“Spirale”, versi per liberare il corpo e la terra
di Francesco Greco - “La poesia - sosteneva Charles Bukowski - deve dire molto con poche parole”. Pare tenere a mente questa massima – magari anche inconsciamente – Eugenio Guagnano (Nardò, 1988), in questa sillege poetica d’esordio, “Spirale”, Edizioni Esperidi, Monteroni di Lecce 2014, pp. 72. € 7.00 (con una dotta introduzione di Maria Conte).
Ma ha mandato a memoria anche la lezione di due grandi che considera i suoi maestri: Baudelaire e Auden. La levità dell’albatros del poeta dei “Fiori del male” e l’allergia a ogni formattazione dell’individuo, una delle password interne della poesia di W. H. Auden (poeta peraltro amato anche da Bukowski).
Ecco finalmente un poeta che oltre a scrivere legge anche i classici – e i versi sono permeati dalla loro eco - in un panorama di autori molti dei quali si vantano addirittura di non leggere niente, per non sporcare lo stile è la ridicola motivazione. Come se Leopardi avesse potuto diventare un grande senza studiare i classici latino e greco.
E dunque, Guagnano (che studia Scenografia all’Accademia di Belle Arti di Lecce, oltre a occuparsi di teatro e di musica), pur se giovanissimo, ha già un suo timbro personale, un suo laboratorio poetico. In queste poesie che possono dirsi di formazione, divise in tre scomparti: Inquietudine, Trasgressione e Rigenerazione, centrali sono il corpo e la natura. Che il poeta assume come chiavi di decodificazione del mistero e della solitudine in cui l’uomo è avvolto, per tentare di accostarsi e di penetrarli, leggendoli in senso maieutico.
“Fiuto la terra… Lecco la terra, / cerco invano un nutrimento… Scavo e scavo. / Desidero sentire le sue viscere / attraversarmi l’anima.” (“Stigmate”). “Senti l’odore dell’umida terra rossa” (“Libertà”).” La terra dunque vista come una sorta di grembo materno da cui tutto nasce e che ci protegge dall’angoscia, dal vuoto, dal nichilismo del nostro tempo.
Ma anche il corpo, per Guagnano, è pregno di significati significanti: “Siamo figli della carne, / quella carne che divora, sostiene / quella carne che mai ci rinnega” (“Figli incoscienti”).

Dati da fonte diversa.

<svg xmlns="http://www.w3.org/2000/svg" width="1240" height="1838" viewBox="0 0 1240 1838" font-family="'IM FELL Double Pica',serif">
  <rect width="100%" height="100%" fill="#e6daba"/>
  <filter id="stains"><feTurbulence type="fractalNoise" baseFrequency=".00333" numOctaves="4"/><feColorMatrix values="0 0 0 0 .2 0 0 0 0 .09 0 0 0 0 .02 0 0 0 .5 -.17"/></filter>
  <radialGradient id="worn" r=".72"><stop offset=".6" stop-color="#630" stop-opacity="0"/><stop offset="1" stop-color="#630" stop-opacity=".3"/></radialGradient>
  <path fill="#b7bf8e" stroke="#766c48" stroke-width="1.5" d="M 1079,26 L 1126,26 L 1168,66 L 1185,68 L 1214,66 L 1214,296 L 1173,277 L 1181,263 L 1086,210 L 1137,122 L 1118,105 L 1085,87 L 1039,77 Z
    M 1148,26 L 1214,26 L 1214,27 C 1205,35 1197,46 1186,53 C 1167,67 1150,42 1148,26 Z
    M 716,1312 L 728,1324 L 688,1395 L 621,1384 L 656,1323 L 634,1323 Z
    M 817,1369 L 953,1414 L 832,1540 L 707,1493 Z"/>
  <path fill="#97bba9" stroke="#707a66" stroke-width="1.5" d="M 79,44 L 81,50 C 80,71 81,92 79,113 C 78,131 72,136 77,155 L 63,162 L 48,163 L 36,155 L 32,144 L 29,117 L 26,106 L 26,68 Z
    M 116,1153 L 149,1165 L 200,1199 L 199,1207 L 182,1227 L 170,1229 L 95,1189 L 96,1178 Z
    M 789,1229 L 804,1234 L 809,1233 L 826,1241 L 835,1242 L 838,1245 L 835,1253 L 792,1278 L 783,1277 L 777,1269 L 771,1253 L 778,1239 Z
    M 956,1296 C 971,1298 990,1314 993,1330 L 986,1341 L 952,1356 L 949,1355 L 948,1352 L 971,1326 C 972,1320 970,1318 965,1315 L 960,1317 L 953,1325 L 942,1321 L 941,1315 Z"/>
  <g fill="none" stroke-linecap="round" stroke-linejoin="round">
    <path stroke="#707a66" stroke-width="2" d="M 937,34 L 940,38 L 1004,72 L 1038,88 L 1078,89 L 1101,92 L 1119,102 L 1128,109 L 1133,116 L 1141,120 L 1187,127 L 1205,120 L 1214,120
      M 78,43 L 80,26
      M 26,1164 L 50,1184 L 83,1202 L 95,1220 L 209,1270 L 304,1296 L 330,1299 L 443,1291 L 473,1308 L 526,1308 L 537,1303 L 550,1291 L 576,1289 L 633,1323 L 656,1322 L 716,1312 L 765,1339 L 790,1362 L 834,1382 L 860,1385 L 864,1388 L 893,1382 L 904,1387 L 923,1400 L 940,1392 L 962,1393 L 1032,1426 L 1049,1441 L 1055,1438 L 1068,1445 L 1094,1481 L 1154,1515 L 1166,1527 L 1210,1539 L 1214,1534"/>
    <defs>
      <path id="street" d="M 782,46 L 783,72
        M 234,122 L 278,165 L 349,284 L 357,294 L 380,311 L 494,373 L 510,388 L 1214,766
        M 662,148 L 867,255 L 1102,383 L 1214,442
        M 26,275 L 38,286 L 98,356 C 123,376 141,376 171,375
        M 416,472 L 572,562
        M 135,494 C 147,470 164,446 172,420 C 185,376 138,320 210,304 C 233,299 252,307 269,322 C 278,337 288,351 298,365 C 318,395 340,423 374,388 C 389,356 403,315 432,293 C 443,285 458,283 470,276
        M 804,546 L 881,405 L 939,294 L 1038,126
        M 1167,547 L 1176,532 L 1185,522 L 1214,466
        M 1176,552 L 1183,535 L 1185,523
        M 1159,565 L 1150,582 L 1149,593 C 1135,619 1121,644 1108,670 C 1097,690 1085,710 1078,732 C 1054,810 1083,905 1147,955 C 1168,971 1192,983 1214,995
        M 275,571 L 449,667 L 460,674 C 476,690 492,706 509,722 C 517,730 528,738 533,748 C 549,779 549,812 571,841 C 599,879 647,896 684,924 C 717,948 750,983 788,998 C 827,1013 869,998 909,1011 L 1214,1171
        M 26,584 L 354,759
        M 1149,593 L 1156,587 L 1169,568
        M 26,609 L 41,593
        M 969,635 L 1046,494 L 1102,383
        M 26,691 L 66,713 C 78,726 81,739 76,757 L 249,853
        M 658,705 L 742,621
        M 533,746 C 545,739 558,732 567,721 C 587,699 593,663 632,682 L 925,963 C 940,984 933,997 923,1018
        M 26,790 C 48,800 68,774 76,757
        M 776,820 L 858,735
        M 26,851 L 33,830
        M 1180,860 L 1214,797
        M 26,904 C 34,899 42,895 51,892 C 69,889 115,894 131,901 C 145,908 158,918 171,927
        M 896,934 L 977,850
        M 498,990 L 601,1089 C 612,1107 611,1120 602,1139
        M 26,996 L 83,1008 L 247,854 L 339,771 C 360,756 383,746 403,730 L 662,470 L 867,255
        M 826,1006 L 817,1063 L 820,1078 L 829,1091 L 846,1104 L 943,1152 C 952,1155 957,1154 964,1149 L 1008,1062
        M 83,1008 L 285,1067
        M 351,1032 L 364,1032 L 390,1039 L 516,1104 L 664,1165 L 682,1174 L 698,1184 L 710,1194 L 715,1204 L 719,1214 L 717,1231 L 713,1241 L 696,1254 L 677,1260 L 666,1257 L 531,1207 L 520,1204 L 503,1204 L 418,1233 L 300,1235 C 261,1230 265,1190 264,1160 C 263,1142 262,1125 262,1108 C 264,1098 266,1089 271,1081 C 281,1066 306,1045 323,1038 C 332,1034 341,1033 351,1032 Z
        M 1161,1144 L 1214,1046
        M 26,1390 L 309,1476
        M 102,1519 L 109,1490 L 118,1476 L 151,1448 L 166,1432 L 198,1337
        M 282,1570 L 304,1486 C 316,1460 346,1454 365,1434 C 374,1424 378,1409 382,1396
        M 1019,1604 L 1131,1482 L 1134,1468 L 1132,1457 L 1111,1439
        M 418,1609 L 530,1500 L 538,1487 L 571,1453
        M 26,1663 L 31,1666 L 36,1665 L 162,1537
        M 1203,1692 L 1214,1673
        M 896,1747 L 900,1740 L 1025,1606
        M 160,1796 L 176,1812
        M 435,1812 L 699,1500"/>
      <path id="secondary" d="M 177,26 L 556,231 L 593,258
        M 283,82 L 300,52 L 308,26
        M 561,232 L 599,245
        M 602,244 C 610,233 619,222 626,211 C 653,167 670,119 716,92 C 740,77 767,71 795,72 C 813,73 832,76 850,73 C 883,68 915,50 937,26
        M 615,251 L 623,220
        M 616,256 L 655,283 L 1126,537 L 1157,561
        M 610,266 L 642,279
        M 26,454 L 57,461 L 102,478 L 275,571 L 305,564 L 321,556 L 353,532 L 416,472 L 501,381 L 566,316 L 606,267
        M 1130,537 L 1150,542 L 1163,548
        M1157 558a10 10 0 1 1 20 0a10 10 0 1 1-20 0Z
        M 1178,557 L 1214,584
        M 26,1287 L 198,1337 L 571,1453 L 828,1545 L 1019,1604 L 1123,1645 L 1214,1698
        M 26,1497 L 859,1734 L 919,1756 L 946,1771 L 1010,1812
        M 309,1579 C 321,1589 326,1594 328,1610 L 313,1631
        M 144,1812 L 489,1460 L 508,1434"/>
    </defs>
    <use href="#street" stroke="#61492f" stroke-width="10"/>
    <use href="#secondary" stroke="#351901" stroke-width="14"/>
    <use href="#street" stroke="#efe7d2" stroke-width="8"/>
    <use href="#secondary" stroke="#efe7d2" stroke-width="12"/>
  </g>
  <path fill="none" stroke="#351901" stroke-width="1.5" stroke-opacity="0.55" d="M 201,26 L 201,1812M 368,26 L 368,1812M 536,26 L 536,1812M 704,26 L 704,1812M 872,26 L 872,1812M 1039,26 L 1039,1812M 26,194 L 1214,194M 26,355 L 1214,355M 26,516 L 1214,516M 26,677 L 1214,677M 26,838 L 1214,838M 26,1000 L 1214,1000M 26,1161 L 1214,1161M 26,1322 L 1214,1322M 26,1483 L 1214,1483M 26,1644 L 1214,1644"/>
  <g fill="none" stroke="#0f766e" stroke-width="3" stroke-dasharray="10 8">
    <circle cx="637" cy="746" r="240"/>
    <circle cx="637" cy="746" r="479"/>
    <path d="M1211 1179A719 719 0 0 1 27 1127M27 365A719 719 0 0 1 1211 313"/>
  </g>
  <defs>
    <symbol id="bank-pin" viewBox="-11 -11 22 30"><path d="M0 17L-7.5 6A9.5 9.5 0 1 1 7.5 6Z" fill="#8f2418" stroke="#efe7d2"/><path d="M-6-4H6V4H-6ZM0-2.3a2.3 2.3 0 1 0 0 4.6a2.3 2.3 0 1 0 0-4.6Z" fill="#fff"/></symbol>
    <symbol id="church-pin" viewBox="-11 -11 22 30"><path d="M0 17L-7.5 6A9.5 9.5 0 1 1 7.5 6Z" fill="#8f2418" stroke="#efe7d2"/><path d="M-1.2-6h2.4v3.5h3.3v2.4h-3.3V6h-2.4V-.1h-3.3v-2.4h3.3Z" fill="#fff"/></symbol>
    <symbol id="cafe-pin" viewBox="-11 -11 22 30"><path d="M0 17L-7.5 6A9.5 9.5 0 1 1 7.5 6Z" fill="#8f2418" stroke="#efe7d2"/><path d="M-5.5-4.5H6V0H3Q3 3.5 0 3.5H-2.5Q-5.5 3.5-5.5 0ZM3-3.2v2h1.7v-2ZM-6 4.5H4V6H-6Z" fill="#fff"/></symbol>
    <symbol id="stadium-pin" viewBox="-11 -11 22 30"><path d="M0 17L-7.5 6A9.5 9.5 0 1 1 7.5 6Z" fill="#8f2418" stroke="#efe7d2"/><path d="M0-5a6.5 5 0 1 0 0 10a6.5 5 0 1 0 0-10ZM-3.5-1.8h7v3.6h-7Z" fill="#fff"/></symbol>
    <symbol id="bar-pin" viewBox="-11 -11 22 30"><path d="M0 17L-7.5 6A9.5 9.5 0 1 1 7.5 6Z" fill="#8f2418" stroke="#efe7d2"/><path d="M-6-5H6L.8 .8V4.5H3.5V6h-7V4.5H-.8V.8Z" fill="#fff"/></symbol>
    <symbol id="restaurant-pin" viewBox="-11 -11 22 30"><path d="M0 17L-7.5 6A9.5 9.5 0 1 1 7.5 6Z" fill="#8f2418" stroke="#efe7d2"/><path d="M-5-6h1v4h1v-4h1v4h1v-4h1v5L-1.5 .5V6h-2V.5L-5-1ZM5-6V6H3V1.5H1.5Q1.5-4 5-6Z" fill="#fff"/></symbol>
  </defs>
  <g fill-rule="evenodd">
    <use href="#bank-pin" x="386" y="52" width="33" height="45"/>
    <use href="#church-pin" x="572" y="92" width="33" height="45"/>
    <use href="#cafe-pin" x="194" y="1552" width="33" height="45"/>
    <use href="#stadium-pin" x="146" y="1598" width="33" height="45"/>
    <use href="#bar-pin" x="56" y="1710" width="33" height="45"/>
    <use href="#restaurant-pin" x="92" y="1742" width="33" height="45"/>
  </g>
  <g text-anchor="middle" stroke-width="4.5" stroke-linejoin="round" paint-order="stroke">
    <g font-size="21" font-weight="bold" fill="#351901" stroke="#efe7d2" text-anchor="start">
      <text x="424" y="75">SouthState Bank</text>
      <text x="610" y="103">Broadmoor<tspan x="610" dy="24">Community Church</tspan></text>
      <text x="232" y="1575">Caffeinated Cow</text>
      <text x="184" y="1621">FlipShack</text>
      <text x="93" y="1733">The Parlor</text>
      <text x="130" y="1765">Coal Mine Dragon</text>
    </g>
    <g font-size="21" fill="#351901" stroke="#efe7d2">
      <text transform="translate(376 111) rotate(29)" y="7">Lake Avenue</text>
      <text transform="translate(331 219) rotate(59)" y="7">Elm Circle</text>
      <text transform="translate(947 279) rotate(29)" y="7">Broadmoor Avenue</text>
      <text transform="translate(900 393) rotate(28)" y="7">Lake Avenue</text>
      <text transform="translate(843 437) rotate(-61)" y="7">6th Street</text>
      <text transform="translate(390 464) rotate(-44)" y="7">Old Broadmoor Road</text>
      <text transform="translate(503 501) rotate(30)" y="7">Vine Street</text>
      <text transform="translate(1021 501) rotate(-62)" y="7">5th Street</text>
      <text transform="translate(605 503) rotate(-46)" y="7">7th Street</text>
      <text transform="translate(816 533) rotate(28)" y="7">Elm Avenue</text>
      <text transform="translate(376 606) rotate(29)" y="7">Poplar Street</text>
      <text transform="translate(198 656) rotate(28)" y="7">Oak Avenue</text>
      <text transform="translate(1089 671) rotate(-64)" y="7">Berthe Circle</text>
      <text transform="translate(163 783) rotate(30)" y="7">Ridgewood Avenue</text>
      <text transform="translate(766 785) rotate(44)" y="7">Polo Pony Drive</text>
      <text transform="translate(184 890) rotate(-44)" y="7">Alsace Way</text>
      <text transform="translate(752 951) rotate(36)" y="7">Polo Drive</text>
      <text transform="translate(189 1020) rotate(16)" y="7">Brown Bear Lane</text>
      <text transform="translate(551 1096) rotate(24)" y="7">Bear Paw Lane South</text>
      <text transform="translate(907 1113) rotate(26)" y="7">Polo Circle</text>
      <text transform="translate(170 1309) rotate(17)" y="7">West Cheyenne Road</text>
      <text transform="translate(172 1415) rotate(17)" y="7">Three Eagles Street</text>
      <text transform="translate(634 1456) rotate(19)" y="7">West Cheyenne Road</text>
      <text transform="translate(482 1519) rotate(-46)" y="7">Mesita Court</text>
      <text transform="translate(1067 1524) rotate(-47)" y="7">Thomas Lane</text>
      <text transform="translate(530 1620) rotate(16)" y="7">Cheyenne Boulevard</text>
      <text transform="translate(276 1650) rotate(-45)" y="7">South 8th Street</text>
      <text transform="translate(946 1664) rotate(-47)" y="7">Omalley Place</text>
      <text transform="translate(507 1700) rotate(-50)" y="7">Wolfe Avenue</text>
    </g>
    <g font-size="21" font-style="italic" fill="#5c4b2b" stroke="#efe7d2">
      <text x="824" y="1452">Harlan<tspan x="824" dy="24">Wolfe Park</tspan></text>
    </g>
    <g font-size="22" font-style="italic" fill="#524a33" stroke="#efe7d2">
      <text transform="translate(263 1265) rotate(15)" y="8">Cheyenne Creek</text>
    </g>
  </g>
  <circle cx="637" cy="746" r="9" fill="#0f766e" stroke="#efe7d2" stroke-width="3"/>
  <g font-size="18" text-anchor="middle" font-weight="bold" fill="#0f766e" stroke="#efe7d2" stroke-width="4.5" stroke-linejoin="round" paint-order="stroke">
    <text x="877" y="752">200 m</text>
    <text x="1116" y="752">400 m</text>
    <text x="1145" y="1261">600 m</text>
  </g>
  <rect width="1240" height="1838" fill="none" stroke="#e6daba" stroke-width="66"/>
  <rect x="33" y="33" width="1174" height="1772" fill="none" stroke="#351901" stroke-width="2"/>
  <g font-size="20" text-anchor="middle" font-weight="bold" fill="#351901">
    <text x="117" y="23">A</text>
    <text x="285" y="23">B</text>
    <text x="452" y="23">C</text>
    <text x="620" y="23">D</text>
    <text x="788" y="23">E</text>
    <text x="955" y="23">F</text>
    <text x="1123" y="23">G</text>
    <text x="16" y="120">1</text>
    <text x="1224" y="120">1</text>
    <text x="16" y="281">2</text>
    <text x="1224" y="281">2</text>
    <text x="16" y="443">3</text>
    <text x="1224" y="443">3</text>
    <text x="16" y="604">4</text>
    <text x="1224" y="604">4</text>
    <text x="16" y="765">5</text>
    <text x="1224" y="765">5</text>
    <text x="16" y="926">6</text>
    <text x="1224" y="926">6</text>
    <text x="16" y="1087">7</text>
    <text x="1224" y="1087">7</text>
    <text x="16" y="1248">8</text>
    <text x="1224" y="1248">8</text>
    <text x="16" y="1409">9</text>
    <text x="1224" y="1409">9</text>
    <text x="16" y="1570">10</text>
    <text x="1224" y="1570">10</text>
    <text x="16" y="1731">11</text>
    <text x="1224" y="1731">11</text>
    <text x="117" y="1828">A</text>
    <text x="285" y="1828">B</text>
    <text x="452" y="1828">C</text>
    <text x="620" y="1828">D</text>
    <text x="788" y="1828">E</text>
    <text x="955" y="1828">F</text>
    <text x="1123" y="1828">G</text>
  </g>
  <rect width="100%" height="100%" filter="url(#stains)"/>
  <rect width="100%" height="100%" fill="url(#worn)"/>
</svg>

Corpo e natura sono assunti come valori razionali per l’uomo che cerca di librarsi oltre le umane debolezze e i conformismi: “Ho sciolto tutti i nodi, / ho riempito il silenzio… Sono libero da pensieri…” (“Me Libero”), ma anche, extrema ratio, come relitti cui il naufrago del III Millennio s’aggrappa per non soccombere sotto il maglio, la “spirale” del relativismo, dei disvalori, del disincanto: “Soli, siamo tutti soli. / Un fiore è sempre solo, / ha chiuso i petali al vento. / Una tigre è sempre sola, / non corre più per la carne. / Un uomo è sempre solo…” (“Soli”, forse la poesia più bella).